Even if you wanted to plant a flower, you’d have to wait until you get paid, and that’s a sure-fire sign that you’ll be “house poor,” a phrase that categorizes someone who overpaid for their house or more than 28 to 30 percent of their income is spent on housing and thus they don’t have anything else left to spend.
And if your plan is to borrow that down payment, too, think again.
Buying a house should have at least a 10 percent, bare bones down payment put toward this endeavor, although 20 percent would be better.[10]
Debt concerns: You’re debt to income ratio is not good
Credit card debt, student loan repayments and other money that already is going out the door should be thoroughly evaluated before you contemplate buying a home.
You’ll be hard pressed to find a way to continue paying for a plethora of debt, and then on top of that put yourself in a position to pay a mortgage and worry about expenses, some of which you may have to continue borrowing or charging if money already is tight.
Student debt, particularly for Millennials, dogs them with higher monthly payments to go with other debt they might carry. There is more than 1 trillion dollars of student loan debt in the United States, and the average borrow owes just a little more than $37,000 per year, which is a considerable hike in recent years; that number was around $20,000 in 2005.[11]
Regretting that you bought your house will sink in almost immediately if you’re someone who has a lot of debt, and is spending more than the 30 percent of your gross income that should be used for debt repayment.
Credit card debt is the proverbial elephant in the room, too, with that number up 3 percent since last year, and seemingly growing to more than $6,000 per person.[12]
If the idea of buying a home equates to you spending less money per month, such as a mortgage that is lower than rent, you can still entertain the idea of buying a home. But if you’re adding to your monthly expenses, and you haven’t or don’t expect to earn more money, not only is the monthly living cost too high, but your income hasn’t changed to offset it.

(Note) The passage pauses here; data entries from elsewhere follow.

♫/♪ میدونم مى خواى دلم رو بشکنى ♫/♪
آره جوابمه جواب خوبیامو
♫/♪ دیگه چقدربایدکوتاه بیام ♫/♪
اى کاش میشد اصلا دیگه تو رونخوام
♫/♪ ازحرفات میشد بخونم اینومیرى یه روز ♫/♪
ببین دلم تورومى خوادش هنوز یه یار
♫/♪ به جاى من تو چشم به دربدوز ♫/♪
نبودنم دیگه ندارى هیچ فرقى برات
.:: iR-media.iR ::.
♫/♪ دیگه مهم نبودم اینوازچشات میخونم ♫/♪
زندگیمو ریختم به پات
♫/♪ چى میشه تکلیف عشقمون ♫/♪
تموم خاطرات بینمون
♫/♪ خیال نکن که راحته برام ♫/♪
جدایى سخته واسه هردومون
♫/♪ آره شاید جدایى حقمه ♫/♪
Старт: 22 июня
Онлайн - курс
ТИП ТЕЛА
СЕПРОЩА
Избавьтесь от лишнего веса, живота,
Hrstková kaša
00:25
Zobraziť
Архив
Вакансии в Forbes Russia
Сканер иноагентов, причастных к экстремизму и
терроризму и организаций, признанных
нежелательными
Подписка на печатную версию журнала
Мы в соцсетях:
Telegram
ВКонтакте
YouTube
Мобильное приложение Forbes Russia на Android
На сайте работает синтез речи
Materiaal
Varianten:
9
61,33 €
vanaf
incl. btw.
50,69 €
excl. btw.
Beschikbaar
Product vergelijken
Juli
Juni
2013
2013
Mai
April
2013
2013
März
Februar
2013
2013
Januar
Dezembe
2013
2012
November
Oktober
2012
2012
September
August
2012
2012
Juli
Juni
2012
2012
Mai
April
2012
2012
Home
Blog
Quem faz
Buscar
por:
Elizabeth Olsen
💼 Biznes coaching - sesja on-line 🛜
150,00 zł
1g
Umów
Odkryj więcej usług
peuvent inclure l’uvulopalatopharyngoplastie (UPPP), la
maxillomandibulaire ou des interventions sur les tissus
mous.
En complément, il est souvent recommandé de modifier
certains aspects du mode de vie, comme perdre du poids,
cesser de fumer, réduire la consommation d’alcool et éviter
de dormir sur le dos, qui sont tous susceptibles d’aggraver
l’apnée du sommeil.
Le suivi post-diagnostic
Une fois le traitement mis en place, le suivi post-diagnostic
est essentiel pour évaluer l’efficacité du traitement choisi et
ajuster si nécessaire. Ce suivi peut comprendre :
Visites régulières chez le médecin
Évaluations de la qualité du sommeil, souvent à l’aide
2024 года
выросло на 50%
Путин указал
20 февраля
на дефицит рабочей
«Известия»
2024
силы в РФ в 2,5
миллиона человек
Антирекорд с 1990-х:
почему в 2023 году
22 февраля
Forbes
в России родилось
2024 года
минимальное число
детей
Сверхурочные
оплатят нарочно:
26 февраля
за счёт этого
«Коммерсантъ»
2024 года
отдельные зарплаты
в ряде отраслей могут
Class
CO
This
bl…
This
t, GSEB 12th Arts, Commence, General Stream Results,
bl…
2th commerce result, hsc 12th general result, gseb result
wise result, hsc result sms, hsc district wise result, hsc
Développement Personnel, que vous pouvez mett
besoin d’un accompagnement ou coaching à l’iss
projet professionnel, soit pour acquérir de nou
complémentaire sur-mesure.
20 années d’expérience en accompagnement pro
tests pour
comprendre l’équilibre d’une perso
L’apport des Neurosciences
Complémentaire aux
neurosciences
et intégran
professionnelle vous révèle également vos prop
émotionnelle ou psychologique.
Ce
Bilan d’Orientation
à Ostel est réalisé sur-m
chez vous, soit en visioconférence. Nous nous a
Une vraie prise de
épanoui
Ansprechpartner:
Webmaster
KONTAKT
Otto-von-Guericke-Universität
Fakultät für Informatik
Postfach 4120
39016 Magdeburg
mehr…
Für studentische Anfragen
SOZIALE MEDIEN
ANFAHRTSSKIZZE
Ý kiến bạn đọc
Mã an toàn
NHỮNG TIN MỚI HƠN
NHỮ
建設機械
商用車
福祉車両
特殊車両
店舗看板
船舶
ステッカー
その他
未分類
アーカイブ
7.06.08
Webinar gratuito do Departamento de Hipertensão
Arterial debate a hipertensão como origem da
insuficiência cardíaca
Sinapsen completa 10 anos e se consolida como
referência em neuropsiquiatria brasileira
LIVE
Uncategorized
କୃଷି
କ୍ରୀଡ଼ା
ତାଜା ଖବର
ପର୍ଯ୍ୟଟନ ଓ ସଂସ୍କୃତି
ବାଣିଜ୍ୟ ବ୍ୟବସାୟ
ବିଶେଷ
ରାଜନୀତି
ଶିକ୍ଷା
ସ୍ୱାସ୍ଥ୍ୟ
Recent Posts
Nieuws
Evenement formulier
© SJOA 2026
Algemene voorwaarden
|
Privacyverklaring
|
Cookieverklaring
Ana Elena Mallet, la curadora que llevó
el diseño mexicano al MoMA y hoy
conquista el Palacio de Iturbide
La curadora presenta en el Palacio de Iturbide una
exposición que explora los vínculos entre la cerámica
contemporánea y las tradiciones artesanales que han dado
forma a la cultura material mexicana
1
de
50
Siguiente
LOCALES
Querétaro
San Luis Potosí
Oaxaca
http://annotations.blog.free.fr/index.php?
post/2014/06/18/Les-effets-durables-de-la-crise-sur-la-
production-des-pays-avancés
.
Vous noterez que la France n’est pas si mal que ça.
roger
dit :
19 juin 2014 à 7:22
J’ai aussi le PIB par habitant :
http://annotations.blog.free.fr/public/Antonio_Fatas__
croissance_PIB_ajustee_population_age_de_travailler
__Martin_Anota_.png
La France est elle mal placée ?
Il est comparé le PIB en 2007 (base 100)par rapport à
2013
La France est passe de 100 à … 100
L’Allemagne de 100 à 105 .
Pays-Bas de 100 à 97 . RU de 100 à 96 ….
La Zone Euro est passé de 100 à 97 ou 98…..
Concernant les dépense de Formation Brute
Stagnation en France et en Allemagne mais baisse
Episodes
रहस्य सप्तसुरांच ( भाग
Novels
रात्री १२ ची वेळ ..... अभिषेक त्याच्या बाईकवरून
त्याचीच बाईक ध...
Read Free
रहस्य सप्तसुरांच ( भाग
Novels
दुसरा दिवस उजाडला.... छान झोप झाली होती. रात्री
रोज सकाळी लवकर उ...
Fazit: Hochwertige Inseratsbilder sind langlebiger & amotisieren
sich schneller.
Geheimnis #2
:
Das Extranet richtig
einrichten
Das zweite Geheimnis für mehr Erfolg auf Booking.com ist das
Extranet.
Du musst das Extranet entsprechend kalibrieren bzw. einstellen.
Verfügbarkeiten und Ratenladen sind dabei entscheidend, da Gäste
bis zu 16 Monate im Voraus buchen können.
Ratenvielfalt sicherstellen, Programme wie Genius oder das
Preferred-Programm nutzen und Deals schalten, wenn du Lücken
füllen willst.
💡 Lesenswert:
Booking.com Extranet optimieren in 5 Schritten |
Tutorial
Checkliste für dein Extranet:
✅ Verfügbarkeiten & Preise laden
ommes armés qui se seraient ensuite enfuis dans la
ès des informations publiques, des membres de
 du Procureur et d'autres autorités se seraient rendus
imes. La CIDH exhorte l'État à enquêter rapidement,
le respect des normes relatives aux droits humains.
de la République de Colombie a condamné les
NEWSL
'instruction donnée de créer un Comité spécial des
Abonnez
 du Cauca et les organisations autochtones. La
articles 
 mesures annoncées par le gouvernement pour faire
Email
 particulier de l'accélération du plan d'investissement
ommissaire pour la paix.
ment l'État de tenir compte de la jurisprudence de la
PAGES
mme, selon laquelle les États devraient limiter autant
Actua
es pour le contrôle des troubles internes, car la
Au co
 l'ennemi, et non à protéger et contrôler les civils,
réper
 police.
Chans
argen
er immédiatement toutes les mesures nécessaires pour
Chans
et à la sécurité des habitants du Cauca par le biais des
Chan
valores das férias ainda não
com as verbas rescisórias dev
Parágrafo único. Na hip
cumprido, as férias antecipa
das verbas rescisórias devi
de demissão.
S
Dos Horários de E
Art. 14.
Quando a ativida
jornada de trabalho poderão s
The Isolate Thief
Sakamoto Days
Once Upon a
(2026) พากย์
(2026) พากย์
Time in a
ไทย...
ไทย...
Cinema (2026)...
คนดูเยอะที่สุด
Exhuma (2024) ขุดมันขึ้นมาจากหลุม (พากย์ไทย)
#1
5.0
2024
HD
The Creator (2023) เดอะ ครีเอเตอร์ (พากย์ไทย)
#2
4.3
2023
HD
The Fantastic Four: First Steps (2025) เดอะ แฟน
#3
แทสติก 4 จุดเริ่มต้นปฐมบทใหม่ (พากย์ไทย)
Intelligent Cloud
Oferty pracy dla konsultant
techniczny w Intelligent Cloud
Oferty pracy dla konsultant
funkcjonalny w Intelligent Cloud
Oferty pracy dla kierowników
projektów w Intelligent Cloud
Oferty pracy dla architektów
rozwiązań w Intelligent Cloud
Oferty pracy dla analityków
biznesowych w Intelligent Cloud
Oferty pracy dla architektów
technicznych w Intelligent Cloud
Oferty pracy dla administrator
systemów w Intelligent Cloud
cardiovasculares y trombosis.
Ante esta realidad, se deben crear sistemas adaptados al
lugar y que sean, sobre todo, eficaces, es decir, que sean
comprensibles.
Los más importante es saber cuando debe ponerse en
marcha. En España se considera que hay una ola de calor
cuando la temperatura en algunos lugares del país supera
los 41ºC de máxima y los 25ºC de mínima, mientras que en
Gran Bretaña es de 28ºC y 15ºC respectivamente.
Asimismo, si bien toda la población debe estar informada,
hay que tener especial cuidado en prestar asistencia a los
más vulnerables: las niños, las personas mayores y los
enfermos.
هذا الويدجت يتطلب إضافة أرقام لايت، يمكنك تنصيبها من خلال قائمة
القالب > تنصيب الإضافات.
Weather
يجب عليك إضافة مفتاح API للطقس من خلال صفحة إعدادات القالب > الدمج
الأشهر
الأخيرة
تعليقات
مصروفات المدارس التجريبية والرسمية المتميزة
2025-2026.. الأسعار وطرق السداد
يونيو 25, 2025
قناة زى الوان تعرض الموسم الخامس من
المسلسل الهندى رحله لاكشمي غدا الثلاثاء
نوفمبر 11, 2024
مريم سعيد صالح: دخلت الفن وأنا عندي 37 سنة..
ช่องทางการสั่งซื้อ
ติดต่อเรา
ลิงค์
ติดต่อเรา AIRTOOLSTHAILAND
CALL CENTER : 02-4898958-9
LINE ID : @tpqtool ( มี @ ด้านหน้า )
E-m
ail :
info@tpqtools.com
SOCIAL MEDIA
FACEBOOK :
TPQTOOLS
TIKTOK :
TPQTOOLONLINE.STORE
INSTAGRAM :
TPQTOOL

That budget 101 stuff pales in comparison to you spending more per month on housing and still saddled with paying back credit card debt, too.
Stay put in your apartment if it’s less than a mortgage would be and continue to focus on minimizing housing costs for now so you can focus on the unsecured debt that will follow you into your new home, without question.
As much as we want to feel as though we own something, you can’t look past shortcomings you may have financially that impedes your path toward buying a home.
Ownership is remarkable, and feels amazing that you’ve accomplished something special, but doing it at the expenses of your finances hardly is worth what will be short-lived jubilation, especially if you’ve spent too much or maxed out your mortgage.
Financially speaking, too, you aren’t just fixated on the dollar amounts either as you might want to consider if your job is one that can be relocated, and if that possibility exists, what it would take to do that.
Would you lose money on reselling your house? Lots of thought, question and time have to be put into this decision, and doing so can’t be an impulse buy.
When you consider that almost 40 million Americans are living in housing they can’t afford, and home buying is declining, you might start to think a little longer about falling prey to what others are experiencing.[13]
If you’re ready, buy the house and enjoy the investment and equity that comes with it.
Those who aren’t should temper their want for a home and realize that dream will come in due time, most importantly when you’re ready financially.